### Task statement
When a line of the listing below has the string "magnification" in it, copy that line.

### Source material
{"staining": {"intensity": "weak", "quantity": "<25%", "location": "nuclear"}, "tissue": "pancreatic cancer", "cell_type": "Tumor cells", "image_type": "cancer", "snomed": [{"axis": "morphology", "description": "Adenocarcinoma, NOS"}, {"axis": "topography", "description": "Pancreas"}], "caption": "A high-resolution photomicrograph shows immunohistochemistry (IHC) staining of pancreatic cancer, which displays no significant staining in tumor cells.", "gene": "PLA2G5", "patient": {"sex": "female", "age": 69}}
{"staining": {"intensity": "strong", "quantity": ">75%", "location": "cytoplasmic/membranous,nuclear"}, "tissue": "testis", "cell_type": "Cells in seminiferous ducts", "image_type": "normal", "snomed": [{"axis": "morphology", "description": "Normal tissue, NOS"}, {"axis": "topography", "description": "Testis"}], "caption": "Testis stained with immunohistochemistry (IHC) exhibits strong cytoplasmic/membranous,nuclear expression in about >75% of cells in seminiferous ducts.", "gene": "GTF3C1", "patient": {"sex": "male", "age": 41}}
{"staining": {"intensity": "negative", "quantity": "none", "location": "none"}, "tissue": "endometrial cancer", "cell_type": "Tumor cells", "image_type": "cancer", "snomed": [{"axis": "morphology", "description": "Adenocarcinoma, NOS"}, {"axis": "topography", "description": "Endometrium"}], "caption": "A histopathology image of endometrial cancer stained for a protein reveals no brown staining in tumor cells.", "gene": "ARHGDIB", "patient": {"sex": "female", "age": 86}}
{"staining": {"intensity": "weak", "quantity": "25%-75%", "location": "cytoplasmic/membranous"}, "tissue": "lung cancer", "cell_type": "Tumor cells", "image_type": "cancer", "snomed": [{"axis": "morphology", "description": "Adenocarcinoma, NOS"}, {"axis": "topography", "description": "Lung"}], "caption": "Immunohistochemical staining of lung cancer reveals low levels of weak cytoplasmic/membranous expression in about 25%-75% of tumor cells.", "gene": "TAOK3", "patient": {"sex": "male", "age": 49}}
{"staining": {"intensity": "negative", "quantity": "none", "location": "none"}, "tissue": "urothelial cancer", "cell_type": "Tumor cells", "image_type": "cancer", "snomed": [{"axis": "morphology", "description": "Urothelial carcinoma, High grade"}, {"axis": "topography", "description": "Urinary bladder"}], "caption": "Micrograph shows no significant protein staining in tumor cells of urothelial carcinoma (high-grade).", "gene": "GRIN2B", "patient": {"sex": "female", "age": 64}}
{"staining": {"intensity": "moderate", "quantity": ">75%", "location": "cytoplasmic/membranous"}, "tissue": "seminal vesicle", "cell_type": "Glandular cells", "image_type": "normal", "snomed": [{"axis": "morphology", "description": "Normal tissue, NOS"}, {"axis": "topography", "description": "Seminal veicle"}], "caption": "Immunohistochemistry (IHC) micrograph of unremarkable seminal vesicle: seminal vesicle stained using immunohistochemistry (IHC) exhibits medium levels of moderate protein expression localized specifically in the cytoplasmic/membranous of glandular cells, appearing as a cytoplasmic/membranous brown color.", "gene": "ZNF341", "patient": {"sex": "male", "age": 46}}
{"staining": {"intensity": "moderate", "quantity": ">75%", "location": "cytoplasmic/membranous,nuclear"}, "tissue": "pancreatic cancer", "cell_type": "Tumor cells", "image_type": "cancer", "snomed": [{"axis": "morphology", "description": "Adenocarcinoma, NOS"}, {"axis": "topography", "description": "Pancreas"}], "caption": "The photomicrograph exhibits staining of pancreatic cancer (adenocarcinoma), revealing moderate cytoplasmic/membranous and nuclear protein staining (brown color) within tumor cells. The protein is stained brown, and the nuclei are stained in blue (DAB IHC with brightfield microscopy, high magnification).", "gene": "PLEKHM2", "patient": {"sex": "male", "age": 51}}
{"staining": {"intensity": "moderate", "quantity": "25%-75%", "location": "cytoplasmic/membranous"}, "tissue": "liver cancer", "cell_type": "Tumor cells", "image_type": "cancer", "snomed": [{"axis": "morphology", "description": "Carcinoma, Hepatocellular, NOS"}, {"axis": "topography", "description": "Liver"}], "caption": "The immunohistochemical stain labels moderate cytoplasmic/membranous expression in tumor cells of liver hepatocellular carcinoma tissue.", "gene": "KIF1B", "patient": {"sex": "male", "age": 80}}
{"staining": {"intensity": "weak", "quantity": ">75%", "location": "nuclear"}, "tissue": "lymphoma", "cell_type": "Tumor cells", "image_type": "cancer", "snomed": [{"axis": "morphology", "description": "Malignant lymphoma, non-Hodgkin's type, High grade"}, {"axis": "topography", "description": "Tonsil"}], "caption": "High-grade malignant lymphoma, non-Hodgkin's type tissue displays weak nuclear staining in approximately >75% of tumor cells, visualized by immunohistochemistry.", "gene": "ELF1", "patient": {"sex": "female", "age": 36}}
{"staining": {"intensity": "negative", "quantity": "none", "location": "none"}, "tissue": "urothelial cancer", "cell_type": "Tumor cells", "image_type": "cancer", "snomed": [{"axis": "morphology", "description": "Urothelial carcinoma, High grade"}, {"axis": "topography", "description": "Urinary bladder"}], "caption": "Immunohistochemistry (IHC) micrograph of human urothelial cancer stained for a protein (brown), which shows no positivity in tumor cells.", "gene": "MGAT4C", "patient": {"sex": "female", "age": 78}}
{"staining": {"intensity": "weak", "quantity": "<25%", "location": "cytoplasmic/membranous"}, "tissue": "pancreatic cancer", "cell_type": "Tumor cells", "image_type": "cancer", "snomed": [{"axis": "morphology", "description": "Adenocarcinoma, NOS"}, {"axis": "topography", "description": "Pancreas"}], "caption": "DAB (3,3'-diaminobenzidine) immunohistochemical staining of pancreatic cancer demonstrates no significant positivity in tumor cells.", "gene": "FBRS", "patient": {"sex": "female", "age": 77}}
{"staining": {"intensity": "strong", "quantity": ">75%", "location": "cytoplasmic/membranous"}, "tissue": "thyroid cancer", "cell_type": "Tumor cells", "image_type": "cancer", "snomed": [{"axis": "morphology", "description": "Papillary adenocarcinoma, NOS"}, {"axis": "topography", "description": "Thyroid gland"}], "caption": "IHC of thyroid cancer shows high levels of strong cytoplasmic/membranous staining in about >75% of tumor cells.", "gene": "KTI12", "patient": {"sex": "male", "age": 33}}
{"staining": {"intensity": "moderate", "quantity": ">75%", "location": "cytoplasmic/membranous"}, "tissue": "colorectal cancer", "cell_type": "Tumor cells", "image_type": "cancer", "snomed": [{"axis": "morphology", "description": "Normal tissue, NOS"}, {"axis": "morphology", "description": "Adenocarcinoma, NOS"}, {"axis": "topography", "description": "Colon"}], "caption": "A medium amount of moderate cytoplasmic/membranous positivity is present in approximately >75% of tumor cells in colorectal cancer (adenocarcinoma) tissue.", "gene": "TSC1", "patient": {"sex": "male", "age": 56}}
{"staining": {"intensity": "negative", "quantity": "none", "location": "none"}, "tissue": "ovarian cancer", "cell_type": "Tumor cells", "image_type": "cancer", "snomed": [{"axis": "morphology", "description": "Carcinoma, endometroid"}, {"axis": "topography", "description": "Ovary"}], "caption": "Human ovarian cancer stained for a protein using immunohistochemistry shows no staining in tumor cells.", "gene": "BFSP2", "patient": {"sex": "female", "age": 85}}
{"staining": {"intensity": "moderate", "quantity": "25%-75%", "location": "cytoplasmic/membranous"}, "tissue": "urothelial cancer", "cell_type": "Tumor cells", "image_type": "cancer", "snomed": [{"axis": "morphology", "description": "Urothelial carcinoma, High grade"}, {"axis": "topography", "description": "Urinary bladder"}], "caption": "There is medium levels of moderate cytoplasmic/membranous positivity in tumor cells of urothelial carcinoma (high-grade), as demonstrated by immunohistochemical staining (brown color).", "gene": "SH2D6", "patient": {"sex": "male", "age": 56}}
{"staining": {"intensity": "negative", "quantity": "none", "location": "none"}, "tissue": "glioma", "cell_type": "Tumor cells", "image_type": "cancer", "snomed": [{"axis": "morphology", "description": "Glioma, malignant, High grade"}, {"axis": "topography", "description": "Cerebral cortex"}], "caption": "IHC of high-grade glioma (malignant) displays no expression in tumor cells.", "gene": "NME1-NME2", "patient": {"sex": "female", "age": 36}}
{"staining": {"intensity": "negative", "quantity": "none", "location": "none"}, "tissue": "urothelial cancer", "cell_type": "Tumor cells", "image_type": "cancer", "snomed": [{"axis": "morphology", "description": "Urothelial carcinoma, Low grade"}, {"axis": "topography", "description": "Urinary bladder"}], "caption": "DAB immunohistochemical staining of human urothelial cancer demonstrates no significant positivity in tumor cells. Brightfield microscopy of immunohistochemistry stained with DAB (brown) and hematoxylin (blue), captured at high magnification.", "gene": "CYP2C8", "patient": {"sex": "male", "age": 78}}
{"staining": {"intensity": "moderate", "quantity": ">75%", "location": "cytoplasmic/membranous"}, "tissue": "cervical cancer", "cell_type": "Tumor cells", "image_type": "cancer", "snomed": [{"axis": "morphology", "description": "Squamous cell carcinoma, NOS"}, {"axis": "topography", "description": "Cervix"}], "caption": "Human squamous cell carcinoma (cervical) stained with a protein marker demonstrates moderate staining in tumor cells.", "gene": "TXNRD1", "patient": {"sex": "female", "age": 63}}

### Task output
{"staining": {"intensity": "moderate", "quantity": ">75%", "location": "cytoplasmic/membranous,nuclear"}, "tissue": "pancreatic cancer", "cell_type": "Tumor cells", "image_type": "cancer", "snomed": [{"axis": "morphology", "description": "Adenocarcinoma, NOS"}, {"axis": "topography", "description": "Pancreas"}], "caption": "The photomicrograph exhibits staining of pancreatic cancer (adenocarcinoma), revealing moderate cytoplasmic/membranous and nuclear protein staining (brown color) within tumor cells. The protein is stained brown, and the nuclei are stained in blue (DAB IHC with brightfield microscopy, high magnification).", "gene": "PLEKHM2", "patient": {"sex": "male", "age": 51}}
{"staining": {"intensity": "negative", "quantity": "none", "location": "none"}, "tissue": "urothelial cancer", "cell_type": "Tumor cells", "image_type": "cancer", "snomed": [{"axis": "morphology", "description": "Urothelial carcinoma, Low grade"}, {"axis": "topography", "description": "Urinary bladder"}], "caption": "DAB immunohistochemical staining of human urothelial cancer demonstrates no significant positivity in tumor cells. Brightfield microscopy of immunohistochemistry stained with DAB (brown) and hematoxylin (blue), captured at high magnification.", "gene": "CYP2C8", "patient": {"sex": "male", "age": 78}}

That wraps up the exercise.